- [Material for this task]:

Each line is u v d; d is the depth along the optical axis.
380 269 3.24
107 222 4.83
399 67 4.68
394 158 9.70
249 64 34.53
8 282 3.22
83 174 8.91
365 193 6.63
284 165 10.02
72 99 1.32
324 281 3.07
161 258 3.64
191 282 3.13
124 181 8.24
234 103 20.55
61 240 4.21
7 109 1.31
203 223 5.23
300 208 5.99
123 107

- [Requirement]: In full and exactly as written, repeat the data.

- [Response to the task]:
Each line is u v d; d is the depth along the optical axis.
380 269 3.24
107 222 4.83
399 67 4.68
394 158 9.70
249 64 34.53
8 282 3.22
83 174 8.91
365 193 6.63
284 165 10.02
72 99 1.32
324 281 3.07
161 258 3.64
191 282 3.13
124 181 8.24
234 103 20.55
61 240 4.21
7 109 1.31
203 223 5.23
300 208 5.99
123 107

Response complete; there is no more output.